*Required work*. Please gather every line of the records that contains the word "neighbors" and copy each one in full. Uppercase and lowercase count as different.

══ Data to process ══

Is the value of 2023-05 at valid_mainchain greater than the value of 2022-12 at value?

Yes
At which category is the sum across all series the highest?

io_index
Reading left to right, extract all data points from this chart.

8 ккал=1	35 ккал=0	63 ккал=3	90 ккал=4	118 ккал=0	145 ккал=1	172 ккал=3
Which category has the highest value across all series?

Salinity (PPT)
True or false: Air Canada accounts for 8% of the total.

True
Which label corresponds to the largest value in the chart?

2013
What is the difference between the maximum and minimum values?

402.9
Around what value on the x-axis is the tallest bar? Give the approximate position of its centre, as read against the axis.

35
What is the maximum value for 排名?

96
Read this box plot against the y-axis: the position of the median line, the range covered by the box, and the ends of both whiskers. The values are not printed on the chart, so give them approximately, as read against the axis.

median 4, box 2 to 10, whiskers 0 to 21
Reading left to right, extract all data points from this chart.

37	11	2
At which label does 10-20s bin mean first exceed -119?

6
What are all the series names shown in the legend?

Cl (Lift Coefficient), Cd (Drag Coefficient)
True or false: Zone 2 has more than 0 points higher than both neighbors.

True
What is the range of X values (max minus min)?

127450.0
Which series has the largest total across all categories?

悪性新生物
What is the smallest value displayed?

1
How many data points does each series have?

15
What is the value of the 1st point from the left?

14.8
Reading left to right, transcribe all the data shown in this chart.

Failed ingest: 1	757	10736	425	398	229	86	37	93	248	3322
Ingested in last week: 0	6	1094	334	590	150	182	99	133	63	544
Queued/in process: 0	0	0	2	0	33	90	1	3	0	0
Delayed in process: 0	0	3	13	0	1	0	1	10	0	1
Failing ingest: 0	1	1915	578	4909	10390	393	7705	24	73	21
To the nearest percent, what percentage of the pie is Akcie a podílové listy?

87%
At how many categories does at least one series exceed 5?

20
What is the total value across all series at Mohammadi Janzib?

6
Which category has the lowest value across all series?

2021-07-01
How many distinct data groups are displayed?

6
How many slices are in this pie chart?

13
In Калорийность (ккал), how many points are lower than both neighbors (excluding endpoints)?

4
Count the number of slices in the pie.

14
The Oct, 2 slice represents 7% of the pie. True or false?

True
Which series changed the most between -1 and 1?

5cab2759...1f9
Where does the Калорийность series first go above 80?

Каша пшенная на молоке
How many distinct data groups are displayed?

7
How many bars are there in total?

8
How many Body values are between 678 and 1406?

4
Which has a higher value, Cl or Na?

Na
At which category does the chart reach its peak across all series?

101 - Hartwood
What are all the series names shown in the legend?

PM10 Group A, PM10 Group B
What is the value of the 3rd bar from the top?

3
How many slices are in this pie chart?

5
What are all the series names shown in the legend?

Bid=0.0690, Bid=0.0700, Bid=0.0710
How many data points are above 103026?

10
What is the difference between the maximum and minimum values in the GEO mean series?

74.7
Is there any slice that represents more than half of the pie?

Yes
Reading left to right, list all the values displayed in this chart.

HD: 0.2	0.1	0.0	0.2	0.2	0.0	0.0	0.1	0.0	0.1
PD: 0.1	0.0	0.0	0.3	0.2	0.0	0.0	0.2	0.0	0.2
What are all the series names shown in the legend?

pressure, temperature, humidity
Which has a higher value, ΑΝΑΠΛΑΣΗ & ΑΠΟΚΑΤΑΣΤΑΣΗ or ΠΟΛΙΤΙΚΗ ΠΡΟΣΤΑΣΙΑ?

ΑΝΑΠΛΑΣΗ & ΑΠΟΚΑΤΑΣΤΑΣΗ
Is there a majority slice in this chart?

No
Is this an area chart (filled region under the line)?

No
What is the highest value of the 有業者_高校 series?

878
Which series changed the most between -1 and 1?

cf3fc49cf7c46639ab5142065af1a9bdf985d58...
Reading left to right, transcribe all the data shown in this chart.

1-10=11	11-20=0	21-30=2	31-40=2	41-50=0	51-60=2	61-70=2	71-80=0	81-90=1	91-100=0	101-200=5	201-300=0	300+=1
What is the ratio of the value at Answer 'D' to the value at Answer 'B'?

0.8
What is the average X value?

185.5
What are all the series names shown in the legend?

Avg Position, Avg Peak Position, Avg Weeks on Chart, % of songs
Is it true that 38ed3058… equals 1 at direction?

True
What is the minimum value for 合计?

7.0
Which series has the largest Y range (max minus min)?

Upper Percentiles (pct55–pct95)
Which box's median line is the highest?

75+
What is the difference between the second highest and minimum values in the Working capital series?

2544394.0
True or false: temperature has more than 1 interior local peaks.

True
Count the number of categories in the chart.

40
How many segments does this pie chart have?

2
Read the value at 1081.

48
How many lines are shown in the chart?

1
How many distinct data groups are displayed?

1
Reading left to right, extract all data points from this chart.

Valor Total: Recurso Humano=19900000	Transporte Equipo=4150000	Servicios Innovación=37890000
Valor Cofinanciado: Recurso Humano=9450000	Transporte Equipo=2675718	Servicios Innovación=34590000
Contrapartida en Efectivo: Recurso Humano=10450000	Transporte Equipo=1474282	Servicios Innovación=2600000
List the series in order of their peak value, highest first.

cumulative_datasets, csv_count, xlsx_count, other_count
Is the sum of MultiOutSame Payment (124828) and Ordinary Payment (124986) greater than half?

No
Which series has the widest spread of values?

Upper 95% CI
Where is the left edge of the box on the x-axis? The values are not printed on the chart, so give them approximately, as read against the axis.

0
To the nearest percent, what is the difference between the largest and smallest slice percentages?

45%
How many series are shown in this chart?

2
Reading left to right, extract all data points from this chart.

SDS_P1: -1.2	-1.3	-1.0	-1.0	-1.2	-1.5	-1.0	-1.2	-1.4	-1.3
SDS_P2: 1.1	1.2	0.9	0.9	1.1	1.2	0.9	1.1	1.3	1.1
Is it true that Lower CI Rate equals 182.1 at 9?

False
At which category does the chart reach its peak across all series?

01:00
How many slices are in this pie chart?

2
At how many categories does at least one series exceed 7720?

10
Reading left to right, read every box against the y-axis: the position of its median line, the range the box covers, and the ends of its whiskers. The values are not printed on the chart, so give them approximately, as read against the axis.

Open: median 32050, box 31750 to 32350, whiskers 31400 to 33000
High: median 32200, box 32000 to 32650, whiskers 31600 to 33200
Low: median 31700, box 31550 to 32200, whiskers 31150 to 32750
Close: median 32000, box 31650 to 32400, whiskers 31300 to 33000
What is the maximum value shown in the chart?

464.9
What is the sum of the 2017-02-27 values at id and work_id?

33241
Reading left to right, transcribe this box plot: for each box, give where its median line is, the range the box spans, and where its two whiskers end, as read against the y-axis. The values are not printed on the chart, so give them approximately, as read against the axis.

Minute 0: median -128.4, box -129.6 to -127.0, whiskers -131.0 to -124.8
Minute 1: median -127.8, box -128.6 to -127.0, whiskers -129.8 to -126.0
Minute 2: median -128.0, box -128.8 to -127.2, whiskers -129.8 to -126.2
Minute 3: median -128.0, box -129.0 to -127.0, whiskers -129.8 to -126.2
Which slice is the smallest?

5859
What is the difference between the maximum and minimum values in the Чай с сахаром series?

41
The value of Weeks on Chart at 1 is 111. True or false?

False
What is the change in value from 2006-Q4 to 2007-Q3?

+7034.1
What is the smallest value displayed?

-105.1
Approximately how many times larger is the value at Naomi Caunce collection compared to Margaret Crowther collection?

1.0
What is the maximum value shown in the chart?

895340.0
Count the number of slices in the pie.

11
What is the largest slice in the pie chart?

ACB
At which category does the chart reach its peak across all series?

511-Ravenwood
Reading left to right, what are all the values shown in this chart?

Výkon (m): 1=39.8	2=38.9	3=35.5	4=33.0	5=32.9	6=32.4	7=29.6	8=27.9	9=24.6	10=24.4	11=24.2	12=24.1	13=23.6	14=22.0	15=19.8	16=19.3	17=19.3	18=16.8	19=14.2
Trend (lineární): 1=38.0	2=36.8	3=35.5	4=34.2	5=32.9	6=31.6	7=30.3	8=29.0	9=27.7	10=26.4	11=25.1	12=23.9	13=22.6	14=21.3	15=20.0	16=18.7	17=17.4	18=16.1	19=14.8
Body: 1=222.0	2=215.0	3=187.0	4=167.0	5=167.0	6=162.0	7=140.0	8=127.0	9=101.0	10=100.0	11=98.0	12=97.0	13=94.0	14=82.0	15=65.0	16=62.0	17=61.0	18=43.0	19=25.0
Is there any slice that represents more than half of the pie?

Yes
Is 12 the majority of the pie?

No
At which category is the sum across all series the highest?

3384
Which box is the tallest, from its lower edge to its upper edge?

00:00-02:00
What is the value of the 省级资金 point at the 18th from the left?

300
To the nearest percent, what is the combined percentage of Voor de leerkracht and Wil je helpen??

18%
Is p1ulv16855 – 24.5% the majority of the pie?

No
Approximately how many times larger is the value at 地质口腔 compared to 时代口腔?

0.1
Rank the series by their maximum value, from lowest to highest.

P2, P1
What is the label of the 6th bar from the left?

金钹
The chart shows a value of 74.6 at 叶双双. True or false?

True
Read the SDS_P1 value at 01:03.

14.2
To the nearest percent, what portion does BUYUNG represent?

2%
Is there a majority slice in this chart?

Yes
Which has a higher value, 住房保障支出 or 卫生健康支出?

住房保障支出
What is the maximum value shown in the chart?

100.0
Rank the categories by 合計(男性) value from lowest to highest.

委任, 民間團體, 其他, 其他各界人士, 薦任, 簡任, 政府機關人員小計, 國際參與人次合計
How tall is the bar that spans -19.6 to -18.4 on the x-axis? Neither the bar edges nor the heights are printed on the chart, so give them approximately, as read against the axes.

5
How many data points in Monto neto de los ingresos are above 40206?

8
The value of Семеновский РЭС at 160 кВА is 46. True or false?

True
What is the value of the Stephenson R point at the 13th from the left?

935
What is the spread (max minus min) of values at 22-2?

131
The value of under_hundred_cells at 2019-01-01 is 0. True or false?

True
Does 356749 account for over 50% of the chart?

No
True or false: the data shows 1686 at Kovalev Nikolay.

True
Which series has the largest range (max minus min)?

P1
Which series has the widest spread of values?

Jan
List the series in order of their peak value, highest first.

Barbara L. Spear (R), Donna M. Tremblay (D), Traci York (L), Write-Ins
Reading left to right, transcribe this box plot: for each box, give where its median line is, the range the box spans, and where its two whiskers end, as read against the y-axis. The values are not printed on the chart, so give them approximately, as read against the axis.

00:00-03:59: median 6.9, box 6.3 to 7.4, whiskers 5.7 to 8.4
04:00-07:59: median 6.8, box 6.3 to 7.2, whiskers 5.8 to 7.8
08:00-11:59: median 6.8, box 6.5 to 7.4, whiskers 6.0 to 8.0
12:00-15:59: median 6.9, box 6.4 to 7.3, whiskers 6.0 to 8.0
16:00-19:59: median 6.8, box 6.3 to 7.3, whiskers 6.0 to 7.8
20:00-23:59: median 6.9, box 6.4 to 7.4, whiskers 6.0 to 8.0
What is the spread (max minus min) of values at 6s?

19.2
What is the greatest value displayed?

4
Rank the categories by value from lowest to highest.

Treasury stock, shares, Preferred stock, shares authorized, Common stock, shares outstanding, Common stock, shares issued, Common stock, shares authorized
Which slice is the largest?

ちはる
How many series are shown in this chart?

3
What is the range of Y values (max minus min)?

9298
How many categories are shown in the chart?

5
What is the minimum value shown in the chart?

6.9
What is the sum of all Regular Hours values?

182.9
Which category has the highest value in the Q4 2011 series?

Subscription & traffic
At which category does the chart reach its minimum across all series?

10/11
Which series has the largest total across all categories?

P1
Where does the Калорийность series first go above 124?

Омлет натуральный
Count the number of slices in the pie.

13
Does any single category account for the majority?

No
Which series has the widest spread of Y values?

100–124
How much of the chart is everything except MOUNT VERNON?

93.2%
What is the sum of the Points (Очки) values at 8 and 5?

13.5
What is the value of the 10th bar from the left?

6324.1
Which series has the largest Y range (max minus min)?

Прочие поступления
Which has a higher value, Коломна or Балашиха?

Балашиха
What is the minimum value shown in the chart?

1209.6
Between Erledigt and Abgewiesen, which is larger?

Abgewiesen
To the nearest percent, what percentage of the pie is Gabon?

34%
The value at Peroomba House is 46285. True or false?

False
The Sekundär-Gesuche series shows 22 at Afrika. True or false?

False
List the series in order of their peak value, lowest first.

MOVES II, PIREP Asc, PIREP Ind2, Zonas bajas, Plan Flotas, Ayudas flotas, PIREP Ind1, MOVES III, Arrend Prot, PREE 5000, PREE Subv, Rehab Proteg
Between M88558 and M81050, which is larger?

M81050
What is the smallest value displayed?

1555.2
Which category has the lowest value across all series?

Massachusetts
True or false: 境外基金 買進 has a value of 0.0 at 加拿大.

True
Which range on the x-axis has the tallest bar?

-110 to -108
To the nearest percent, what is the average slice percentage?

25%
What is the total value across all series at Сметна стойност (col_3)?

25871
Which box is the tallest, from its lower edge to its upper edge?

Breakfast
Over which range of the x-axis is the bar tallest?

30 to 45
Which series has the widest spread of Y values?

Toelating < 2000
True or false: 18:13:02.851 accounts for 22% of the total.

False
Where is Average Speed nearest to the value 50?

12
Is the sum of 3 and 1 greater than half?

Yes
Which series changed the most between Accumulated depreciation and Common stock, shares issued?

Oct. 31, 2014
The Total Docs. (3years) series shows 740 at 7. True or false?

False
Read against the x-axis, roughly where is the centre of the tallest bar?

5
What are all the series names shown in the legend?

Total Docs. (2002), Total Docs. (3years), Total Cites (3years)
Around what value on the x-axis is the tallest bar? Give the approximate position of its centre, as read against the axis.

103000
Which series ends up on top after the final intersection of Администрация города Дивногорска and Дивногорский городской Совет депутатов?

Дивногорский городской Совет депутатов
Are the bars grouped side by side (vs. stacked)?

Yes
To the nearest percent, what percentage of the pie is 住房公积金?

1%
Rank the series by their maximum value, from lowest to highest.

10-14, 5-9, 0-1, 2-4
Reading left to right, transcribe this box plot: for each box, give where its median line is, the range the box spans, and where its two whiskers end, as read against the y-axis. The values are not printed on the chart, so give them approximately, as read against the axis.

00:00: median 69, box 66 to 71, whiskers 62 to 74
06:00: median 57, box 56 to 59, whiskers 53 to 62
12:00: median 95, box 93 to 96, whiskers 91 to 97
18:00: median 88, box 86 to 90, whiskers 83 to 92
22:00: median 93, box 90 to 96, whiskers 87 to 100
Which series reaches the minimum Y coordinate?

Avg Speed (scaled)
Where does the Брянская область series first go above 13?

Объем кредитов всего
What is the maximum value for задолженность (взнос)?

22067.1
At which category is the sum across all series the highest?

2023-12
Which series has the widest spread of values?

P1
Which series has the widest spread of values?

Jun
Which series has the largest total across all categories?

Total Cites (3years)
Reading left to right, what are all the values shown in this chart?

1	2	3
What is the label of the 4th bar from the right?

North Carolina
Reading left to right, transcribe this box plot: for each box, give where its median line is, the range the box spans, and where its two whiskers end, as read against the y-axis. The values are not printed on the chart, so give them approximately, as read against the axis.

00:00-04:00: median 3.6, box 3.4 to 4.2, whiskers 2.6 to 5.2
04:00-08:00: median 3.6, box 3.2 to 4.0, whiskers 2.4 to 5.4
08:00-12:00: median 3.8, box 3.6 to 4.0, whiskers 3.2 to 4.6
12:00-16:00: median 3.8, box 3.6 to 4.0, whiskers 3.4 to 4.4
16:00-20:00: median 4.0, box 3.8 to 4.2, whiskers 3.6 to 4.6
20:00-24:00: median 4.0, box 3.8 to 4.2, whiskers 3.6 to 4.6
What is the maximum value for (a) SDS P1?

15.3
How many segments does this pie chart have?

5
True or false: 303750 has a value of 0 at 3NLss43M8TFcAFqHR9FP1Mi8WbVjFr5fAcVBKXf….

═══

*Completed exercise*.
True or false: Zone 2 has more than 0 points higher than both neighbors.
In Калорийность (ккал), how many points are lower than both neighbors (excluding endpoints)?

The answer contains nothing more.